Mis codos se apoyaron en la mesa rectangular, mis manos se elevaron y cruzaron arriba para que mí mentón descansara sobre ellas.
La persiana continuaba abierta, las telas de la cortina descansaban arrolladas sobre su propio sostén de madera.
Yo observaba hacia afuera intentando encontrar la revelación a una pregunta inexistente.
Mientras mí mente deambulaba dentro de un aletargado compás que arrastraba desde hacía unos días, observé una luz encenderse detrás de una ventana perteneciente al añejo edificio de «Los Gorriones». Su nombre se debía al momento previo a su construcción ya que sobre la rama de un plátano que formaba parte del terreno baldío, hallaron un nido de esos pájaros.

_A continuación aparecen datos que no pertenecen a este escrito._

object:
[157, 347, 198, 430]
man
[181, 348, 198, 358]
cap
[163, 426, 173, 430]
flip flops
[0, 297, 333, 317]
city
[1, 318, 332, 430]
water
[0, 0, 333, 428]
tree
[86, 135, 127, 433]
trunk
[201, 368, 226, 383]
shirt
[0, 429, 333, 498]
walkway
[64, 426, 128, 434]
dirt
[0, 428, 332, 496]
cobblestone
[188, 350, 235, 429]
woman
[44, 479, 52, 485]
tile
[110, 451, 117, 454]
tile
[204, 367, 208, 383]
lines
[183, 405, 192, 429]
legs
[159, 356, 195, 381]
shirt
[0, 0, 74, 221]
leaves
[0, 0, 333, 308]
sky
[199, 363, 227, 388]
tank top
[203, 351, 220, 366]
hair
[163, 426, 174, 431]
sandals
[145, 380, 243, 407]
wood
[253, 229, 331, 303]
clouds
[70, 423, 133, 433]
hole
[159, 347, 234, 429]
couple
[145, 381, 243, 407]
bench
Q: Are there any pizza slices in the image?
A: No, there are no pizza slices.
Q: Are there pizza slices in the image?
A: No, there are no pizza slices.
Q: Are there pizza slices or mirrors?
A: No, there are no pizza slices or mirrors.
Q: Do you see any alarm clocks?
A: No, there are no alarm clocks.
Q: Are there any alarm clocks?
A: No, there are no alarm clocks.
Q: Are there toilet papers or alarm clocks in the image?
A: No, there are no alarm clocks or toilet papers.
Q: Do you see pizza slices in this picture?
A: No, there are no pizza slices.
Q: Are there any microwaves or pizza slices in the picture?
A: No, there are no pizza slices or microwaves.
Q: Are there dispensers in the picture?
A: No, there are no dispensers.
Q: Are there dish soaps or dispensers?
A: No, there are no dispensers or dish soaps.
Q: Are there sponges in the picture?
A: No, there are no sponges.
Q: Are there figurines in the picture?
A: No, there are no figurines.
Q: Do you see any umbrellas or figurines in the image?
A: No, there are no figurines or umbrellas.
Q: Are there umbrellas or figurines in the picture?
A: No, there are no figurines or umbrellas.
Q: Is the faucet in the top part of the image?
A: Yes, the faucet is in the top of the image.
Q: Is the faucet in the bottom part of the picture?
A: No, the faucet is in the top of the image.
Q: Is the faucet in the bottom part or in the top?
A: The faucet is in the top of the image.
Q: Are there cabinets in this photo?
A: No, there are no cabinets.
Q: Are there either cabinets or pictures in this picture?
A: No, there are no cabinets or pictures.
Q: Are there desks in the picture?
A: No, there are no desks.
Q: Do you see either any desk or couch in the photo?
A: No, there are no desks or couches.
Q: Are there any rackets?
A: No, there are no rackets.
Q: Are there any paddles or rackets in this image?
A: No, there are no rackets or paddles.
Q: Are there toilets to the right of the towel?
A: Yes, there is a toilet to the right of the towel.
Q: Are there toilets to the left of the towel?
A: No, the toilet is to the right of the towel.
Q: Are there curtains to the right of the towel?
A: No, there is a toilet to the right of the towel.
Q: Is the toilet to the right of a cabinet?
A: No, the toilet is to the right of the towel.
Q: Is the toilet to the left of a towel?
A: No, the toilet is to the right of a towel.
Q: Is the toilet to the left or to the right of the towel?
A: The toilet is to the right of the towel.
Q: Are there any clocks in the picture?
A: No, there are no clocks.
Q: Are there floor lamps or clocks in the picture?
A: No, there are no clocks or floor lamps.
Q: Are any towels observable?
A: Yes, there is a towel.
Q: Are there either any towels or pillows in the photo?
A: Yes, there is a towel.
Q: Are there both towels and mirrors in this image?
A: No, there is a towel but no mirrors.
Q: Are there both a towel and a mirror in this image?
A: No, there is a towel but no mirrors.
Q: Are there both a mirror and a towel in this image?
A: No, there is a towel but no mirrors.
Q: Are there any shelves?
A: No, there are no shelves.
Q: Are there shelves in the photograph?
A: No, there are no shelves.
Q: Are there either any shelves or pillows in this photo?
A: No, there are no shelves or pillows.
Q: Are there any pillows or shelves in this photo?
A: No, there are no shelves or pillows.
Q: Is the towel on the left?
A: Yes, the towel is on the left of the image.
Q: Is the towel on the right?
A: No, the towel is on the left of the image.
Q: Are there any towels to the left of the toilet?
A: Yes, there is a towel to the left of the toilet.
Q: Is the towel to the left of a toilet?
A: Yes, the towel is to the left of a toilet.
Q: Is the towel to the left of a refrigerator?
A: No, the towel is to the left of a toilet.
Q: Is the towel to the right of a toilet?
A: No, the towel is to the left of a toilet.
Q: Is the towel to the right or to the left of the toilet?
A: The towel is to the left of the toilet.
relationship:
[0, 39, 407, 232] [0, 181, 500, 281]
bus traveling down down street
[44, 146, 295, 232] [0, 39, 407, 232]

Detrás de la cortina de esa ventana una silueta femenina se aproximaba a ella, hizo a un lado las telas apartando cada mitad a su sitio correspondiente.
La mujer de cabello recortado, oscuro, elevó su cabeza y comenzó a mirarme.

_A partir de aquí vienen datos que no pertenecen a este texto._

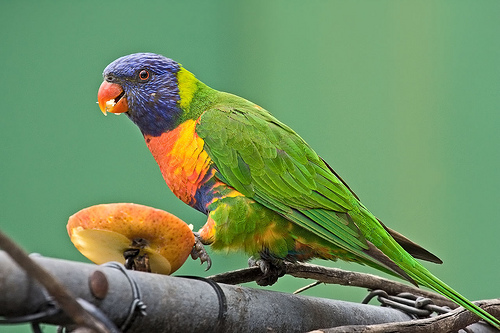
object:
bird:
[94, 52, 500, 333]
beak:
[94, 81, 129, 116]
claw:
[179, 232, 212, 272]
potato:
[66, 203, 194, 276]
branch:
[0, 253, 498, 333]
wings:
[198, 105, 421, 289]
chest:
[144, 130, 218, 210]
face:
[97, 52, 180, 129]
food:
[105, 98, 116, 109]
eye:
[135, 68, 152, 83]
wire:
[97, 261, 150, 332]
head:
[96, 52, 199, 130]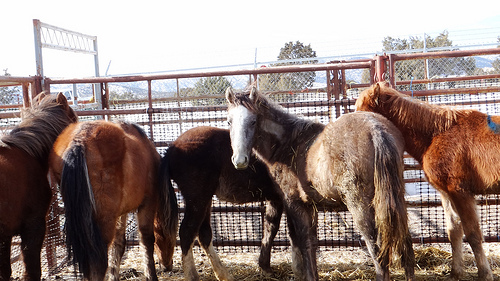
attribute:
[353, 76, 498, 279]
horse — brown 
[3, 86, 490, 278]
horses — outdoors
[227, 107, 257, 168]
face — white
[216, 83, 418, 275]
horse — brown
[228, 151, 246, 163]
nose — white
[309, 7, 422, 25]
sky — clear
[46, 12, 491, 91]
sky — bright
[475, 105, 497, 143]
print — blue 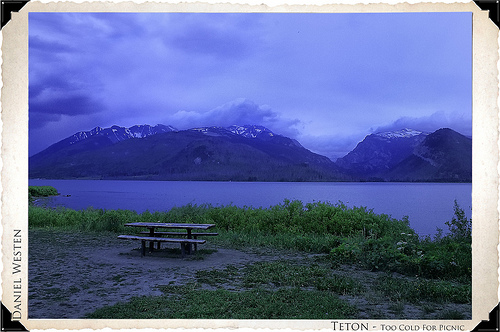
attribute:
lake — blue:
[29, 167, 474, 254]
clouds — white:
[29, 18, 473, 128]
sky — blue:
[29, 12, 469, 129]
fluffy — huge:
[77, 101, 352, 218]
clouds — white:
[300, 134, 365, 151]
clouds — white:
[29, 32, 84, 52]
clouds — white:
[30, 86, 108, 114]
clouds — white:
[163, 10, 268, 67]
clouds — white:
[171, 99, 301, 135]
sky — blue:
[29, 11, 470, 158]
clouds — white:
[354, 109, 471, 138]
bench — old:
[118, 220, 218, 253]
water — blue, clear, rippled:
[235, 187, 482, 221]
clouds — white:
[295, 76, 309, 87]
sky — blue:
[29, 10, 473, 180]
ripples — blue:
[75, 185, 172, 200]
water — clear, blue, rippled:
[30, 177, 472, 237]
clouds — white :
[133, 34, 218, 106]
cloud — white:
[160, 95, 303, 137]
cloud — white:
[376, 107, 473, 133]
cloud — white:
[29, 26, 86, 56]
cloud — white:
[166, 18, 259, 60]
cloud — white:
[29, 82, 111, 117]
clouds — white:
[136, 12, 258, 62]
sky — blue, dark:
[28, 12, 473, 143]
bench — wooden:
[105, 200, 268, 288]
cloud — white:
[174, 98, 303, 140]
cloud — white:
[146, 90, 308, 141]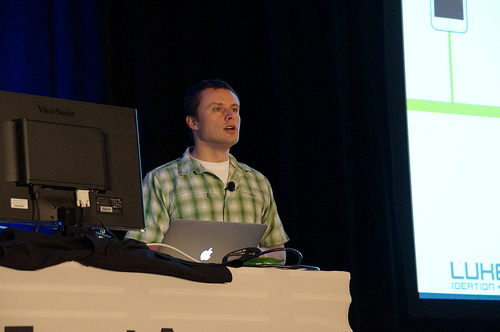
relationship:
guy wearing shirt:
[125, 79, 290, 265] [121, 144, 292, 249]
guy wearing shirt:
[125, 79, 290, 265] [180, 145, 242, 190]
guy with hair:
[139, 77, 311, 260] [182, 68, 240, 119]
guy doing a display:
[125, 79, 290, 265] [401, 0, 500, 300]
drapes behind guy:
[1, 1, 118, 103] [125, 79, 290, 265]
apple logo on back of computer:
[202, 241, 213, 266] [155, 219, 268, 264]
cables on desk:
[220, 240, 323, 273] [0, 266, 352, 332]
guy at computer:
[125, 79, 290, 265] [330, 2, 497, 329]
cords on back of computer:
[58, 198, 315, 270] [159, 215, 269, 264]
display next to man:
[401, 0, 500, 300] [120, 69, 294, 250]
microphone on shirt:
[228, 181, 235, 191] [133, 146, 300, 246]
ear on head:
[180, 106, 200, 130] [181, 80, 241, 148]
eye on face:
[212, 103, 219, 115] [178, 80, 245, 147]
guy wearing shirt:
[125, 79, 290, 265] [140, 147, 288, 265]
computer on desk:
[155, 219, 268, 264] [0, 255, 367, 330]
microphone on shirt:
[224, 180, 235, 192] [124, 151, 289, 262]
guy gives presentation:
[125, 79, 290, 265] [124, 1, 498, 315]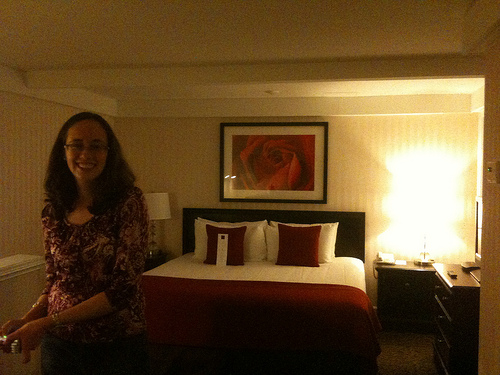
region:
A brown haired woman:
[0, 111, 151, 373]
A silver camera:
[1, 332, 20, 354]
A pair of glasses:
[58, 141, 112, 155]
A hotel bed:
[140, 205, 374, 373]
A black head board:
[183, 207, 364, 262]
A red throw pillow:
[275, 222, 322, 269]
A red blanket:
[140, 272, 382, 363]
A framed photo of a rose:
[217, 119, 327, 204]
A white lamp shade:
[143, 189, 173, 219]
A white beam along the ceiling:
[20, 56, 489, 89]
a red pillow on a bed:
[276, 223, 322, 268]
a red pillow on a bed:
[200, 222, 249, 267]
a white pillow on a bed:
[190, 218, 267, 262]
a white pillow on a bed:
[263, 220, 339, 262]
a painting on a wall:
[216, 120, 328, 205]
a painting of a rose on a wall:
[217, 120, 330, 204]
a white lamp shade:
[135, 191, 170, 254]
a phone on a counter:
[370, 251, 396, 277]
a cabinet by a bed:
[370, 255, 438, 332]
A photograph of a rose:
[215, 117, 330, 207]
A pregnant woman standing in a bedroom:
[36, 110, 148, 373]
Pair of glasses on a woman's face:
[61, 137, 105, 154]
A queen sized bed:
[125, 200, 373, 371]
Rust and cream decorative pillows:
[186, 214, 338, 267]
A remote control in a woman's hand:
[0, 328, 17, 347]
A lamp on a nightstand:
[138, 188, 175, 255]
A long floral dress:
[36, 203, 138, 368]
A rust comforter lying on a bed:
[102, 257, 366, 371]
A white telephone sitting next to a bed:
[374, 250, 396, 265]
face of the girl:
[46, 108, 135, 208]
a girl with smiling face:
[48, 117, 135, 193]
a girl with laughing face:
[41, 105, 135, 210]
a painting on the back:
[206, 102, 350, 200]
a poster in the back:
[204, 103, 379, 226]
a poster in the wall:
[197, 105, 364, 222]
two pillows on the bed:
[177, 215, 365, 265]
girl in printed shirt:
[16, 98, 204, 364]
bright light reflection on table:
[390, 152, 452, 275]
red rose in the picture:
[236, 146, 314, 188]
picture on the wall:
[218, 123, 340, 208]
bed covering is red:
[155, 287, 370, 354]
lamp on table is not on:
[144, 185, 164, 251]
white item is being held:
[0, 325, 27, 355]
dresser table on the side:
[424, 264, 476, 374]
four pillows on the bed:
[198, 216, 334, 273]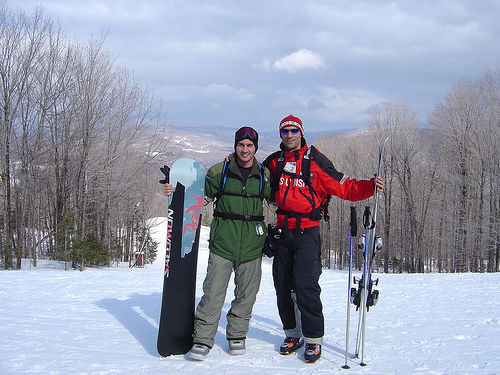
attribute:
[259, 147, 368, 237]
ski jacket — red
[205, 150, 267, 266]
ski jacket — green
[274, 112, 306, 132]
hat — red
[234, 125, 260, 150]
hat — black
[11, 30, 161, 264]
trees — barren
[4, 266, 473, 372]
snow — bright white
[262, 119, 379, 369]
man — white, red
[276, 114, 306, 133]
cap — red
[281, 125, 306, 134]
sunglasses — blue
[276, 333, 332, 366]
ski boots — black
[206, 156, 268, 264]
jacket — green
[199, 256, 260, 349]
trousers — gray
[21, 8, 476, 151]
clouds — white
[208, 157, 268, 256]
jacket — green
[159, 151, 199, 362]
snowboard — gray, black, red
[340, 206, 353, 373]
pole — ski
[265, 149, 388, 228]
jacket — red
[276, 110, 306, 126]
cap — red, wool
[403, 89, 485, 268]
trees — bare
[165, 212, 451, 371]
trail — snow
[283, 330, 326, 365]
boots — black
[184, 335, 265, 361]
boots — gray, white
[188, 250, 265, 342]
pants — gray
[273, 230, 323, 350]
pants — gray, blue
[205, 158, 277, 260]
jacket — green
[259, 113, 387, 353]
man — white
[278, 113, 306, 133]
hat — red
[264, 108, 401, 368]
man — black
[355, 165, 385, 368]
skis — silver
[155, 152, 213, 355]
snowboard — blue, black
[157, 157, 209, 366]
snowboard — black, blue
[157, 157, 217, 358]
snowboard — blue, black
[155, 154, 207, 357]
snowboard — blue, black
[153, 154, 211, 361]
snowboard — black, blue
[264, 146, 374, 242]
coat — red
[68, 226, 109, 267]
bush — small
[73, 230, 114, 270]
leaves — green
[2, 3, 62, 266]
tree — tall, leafless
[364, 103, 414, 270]
tree — leafless, tall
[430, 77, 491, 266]
tree — tall, leafless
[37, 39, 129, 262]
tree — leafless, tall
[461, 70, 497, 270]
tree — tall, leafless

Sentí la prolongación de la profundidad de sus ojos en los míos, viendo cómo llevaba su mano derecha hacia el cuello de su camisa blanca que la cubría hasta debajo de su cadera.
Su mano bajó hasta el segundo botón. Sin ser solo sus ojos los que me observaban, había algo más, más profundo que transmitía en mí.
El tercer botón y su sensualidad, su piel, la dureza de sus pezones que insinuaban pequeños rasgos de excitación.
Por momentos sentí su mano en mí piel, las yemas de sus dedos en cada poro, su respiración profunda, su aliento húmedo y agradable.
Su alma en mí alma y más allá, nada, siendo dos, solo dos en uno.
Un botón más y su placentero mirar.
Su cuerpo frente a mí, los susurros y la proyección existente de la inexistencia seduciendo mentes humanas.
El último botón.
Tomó la solapa de su camisa entre las manos, dejándola caer como una pluma lo hace los días de escaso viento.
Su mirada y la mía. La distancia estrecha, el silencio.
El pretender ser y no serlo.
Un golpe repentino desconectó el momento. Ella continuaba inmóvil frente a mí y vi el sobre del correo estatal arrojado por debajo de la vieja puerta blanca; con un movimiento suave de su mano derecha, me indicó que fuera por él.
Me acerqué, lo tomé entre mis manos, lo abrí y dentro un papel rectangular blanco con el nombre «Mariel» impreso.
Me aproximé a la ventana y… ella ya no estaba.
Quizás jamás estuvo más que en mí deseo de su existencia.